Data records →
_ _ _ _

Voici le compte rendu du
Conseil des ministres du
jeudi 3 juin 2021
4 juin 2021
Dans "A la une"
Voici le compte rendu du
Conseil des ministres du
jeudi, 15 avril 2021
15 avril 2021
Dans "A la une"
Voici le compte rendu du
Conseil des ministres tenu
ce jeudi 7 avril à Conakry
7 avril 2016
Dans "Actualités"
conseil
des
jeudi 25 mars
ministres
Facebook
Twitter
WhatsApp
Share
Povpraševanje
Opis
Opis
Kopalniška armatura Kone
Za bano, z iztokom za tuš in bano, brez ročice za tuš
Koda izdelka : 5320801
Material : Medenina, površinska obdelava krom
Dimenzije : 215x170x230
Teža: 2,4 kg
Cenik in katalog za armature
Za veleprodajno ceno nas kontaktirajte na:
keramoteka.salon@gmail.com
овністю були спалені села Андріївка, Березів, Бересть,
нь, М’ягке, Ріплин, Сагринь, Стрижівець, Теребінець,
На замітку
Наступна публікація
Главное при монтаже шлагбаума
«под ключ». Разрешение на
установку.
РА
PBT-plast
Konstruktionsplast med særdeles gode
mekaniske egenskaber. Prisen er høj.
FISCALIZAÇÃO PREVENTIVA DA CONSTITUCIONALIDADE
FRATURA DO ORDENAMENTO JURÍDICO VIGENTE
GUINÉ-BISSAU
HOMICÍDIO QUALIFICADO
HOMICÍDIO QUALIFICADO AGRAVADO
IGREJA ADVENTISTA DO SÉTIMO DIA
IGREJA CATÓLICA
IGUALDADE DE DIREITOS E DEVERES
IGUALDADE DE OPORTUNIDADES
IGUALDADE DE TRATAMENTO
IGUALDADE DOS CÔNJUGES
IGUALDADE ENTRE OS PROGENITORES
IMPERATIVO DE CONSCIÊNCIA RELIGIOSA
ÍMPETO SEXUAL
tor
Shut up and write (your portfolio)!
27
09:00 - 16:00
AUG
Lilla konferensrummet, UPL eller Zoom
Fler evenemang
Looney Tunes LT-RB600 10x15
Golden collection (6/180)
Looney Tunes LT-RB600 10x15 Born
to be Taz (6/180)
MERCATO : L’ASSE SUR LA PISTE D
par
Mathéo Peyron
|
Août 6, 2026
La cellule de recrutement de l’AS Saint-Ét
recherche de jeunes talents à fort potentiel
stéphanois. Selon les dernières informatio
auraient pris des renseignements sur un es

_ _ _ _

How to complete this task → When you answer, output all of the material exactly as it appears above.

Task answer →
Voici le compte rendu du
Conseil des ministres du
jeudi 3 juin 2021
4 juin 2021
Dans "A la une"
Voici le compte rendu du
Conseil des ministres du
jeudi, 15 avril 2021
15 avril 2021
Dans "A la une"
Voici le compte rendu du
Conseil des ministres tenu
ce jeudi 7 avril à Conakry
7 avril 2016
Dans "Actualités"
conseil
des
jeudi 25 mars
ministres
Facebook
Twitter
WhatsApp
Share
Povpraševanje
Opis
Opis
Kopalniška armatura Kone
Za bano, z iztokom za tuš in bano, brez ročice za tuš
Koda izdelka : 5320801
Material : Medenina, površinska obdelava krom
Dimenzije : 215x170x230
Teža: 2,4 kg
Cenik in katalog za armature
Za veleprodajno ceno nas kontaktirajte na:
keramoteka.salon@gmail.com
овністю були спалені села Андріївка, Березів, Бересть,
нь, М’ягке, Ріплин, Сагринь, Стрижівець, Теребінець,
На замітку
Наступна публікація
Главное при монтаже шлагбаума
«под ключ». Разрешение на
установку.
РА
PBT-plast
Konstruktionsplast med særdeles gode
mekaniske egenskaber. Prisen er høj.
FISCALIZAÇÃO PREVENTIVA DA CONSTITUCIONALIDADE
FRATURA DO ORDENAMENTO JURÍDICO VIGENTE
GUINÉ-BISSAU
HOMICÍDIO QUALIFICADO
HOMICÍDIO QUALIFICADO AGRAVADO
IGREJA ADVENTISTA DO SÉTIMO DIA
IGREJA CATÓLICA
IGUALDADE DE DIREITOS E DEVERES
IGUALDADE DE OPORTUNIDADES
IGUALDADE DE TRATAMENTO
IGUALDADE DOS CÔNJUGES
IGUALDADE ENTRE OS PROGENITORES
IMPERATIVO DE CONSCIÊNCIA RELIGIOSA
ÍMPETO SEXUAL
tor
Shut up and write (your portfolio)!
27
09:00 - 16:00
AUG
Lilla konferensrummet, UPL eller Zoom
Fler evenemang
Looney Tunes LT-RB600 10x15
Golden collection (6/180)
Looney Tunes LT-RB600 10x15 Born
to be Taz (6/180)
MERCATO : L’ASSE SUR LA PISTE D
par
Mathéo Peyron
|
Août 6, 2026
La cellule de recrutement de l’AS Saint-Ét
recherche de jeunes talents à fort potentiel
stéphanois. Selon les dernières informatio
auraient pris des renseignements sur un es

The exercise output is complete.